Swiss International Airlines has confirmed it plans to spin off its regional European operations by setting up a subsidiary company.
Swiss, which is being acquired by Germany's Lufthansa, is under pressure from its new owner to cut costs.
The Swiss board approved the creation of Swiss European Airlines recently. The company name was registered with the authorities in September, and a request for an airline operating certificate has been lodged with the Federal Office for Civil Aviation.
Swiss announced on Monday that preparations were underway to set up the new carrier.
"The move will make a further contribution to enhancing Swiss' competitiveness, and should provide a basis for growth in the European services sector," it said in a statement.
Confirmation of the plans comes less than a month after Pieter Bouw, the chairman of Swiss until he stepped down in September, told swissinfo that the creation of Swiss European Airlines was "the only way forward".
The new airline should take to the skies by the end of the year. All Swiss' regional pilots will be transferred to the new carrier and cabin crew will be provided by the parent company.
Swiss European is expected to recruit its own staff at a later date and build up its own workforce, according to Swiss.
Wolfgang Mayrhuber, the chief executive of Lufthansa, told the SonntagsBlick newspaper that spinning off regional operations should help cut costs at Swiss. He said the airline had to become profitable as soon as possible.
"Swiss must break even next year and contribute positively to group profits by 2007," he said.
Swiss has been told to save SFr300 million ($235 million) net annually.
"All Lufthansa subsidiaries have the same task: make money and avoid wasting cash," said Mayrhuber.
Setting up a separate company for regional services has been on the cards for some time at Swiss. In May 2003 the company announced the creation of Swiss Express to compete with low-cost carriers.
But airline executives were soon forced to abandon plans to launch the new carrier following opposition from the unions.
"When we proposed this, the pilots' union was completely against it. We had to give in because we could not put everything at risk. A strike at that time would have meant death for the whole company," Bouw said last month.
Swiss was launched in March 2002 following the amalgamation of regional carrier Crossair and the remains of national airline Swissair, which collapsed in 2001.
The airline is in the midst of reorganising its regional services after tripling its net loss during the first six months of the year. It is also facing an ongoing conflict with the Swiss Pilots union.
The former Crossair pilots, who feel they are getting a rough deal with the reorganisation, want any job cuts to be shared equally between themselves and the ex-Swissair pilots who fly on long-haul routes.
At the end of June, Swiss announced plans to cut its regional fleet from 35 to 24 aircraft by next summer. It will only keep its Avro-RJ jets, and rid itself of the Embraer 145 and Saab 2000 planes that carry less than 100 passengers.

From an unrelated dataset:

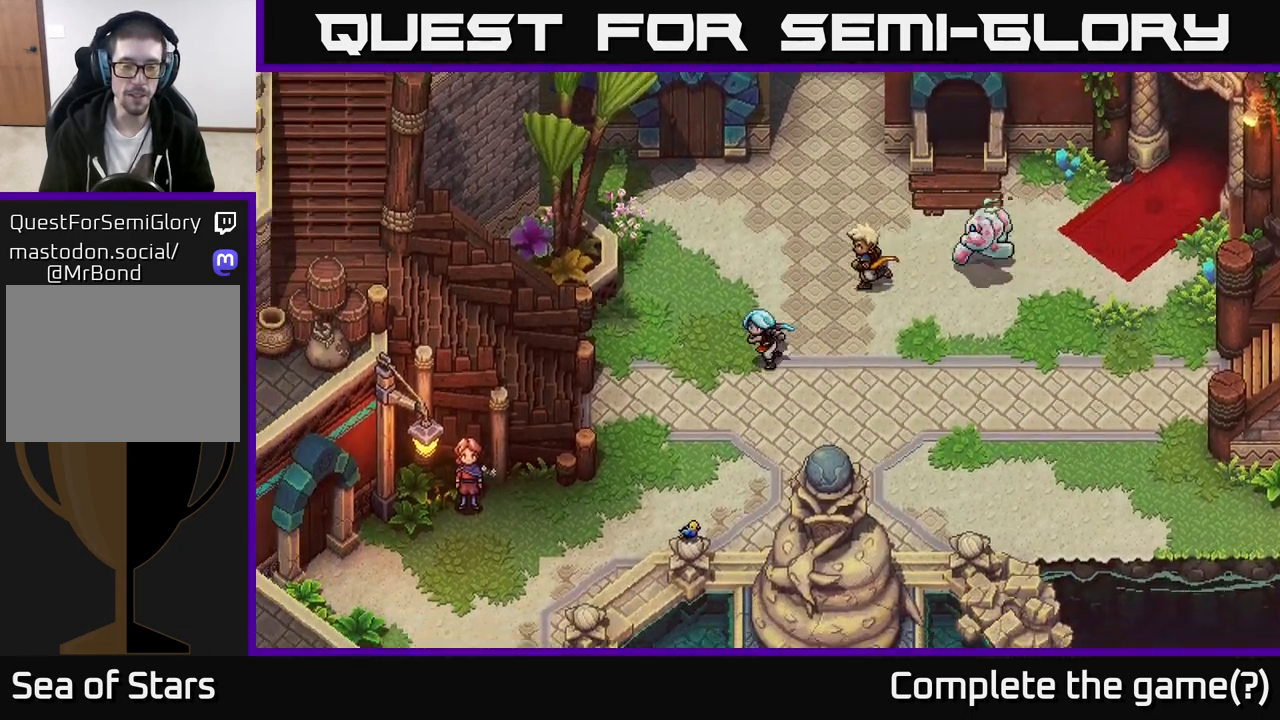
{"buttons": [], "left_stick": "down-left", "right_stick": "center", "events": []}
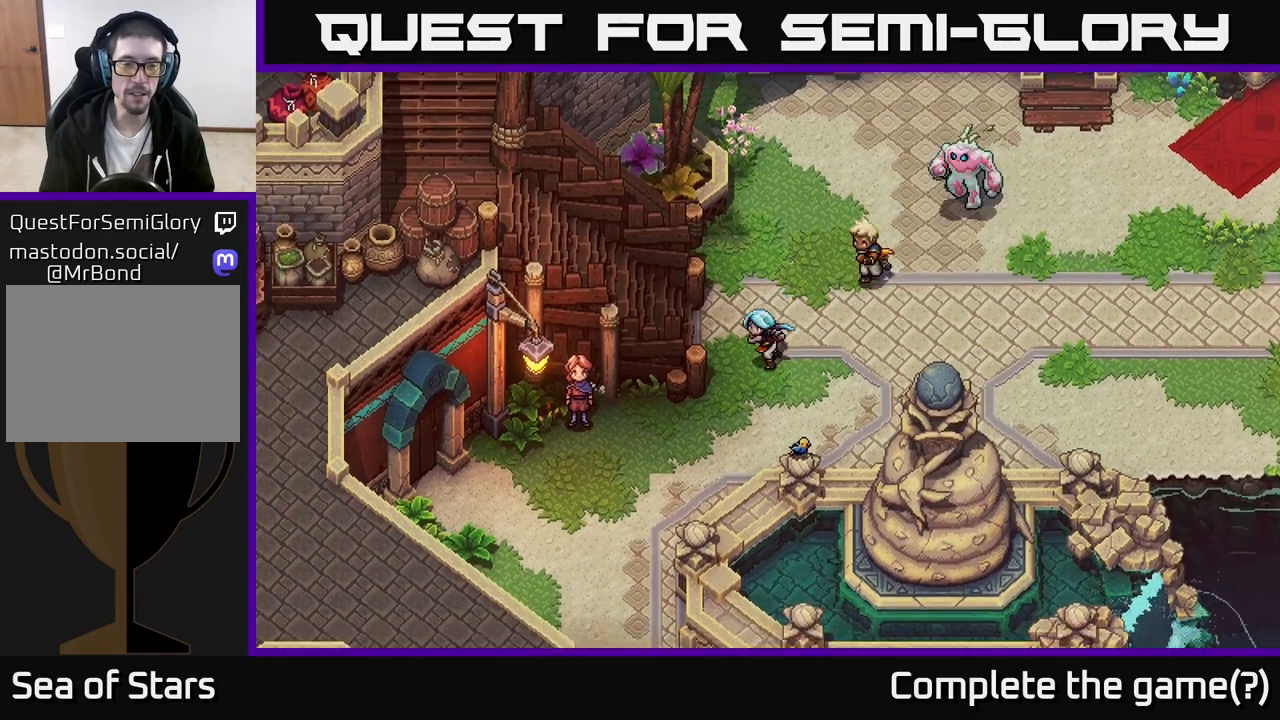
{"buttons": [], "left_stick": "up", "right_stick": "center", "events": [[250, "left_stick", "down-right"], [300, "left_stick", "up-right"], [433, "left_stick", "up"]]}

The number of jobs that could be lost is still unclear. Around 100 pilots and 85 cabin crew are affected by the reorganisation.
The planned fleet reduction came on top of plans announced in January to cut between 800 and 1,000 jobs. At the end of June, Swiss employed 6,477 people.
swissinfo with agencies
Swiss had 133 aircraft and 10,000 full-time positions when it took to the skies on March 31, 2002.
In its first year of operations, the company recorded a SFr980-million loss. This was followed by losses of SFr687 million in 2003 and SFr140 million last year.
After different restructuring measures, Swiss now has 82 aircraft and approximately 6,500 full-time positions.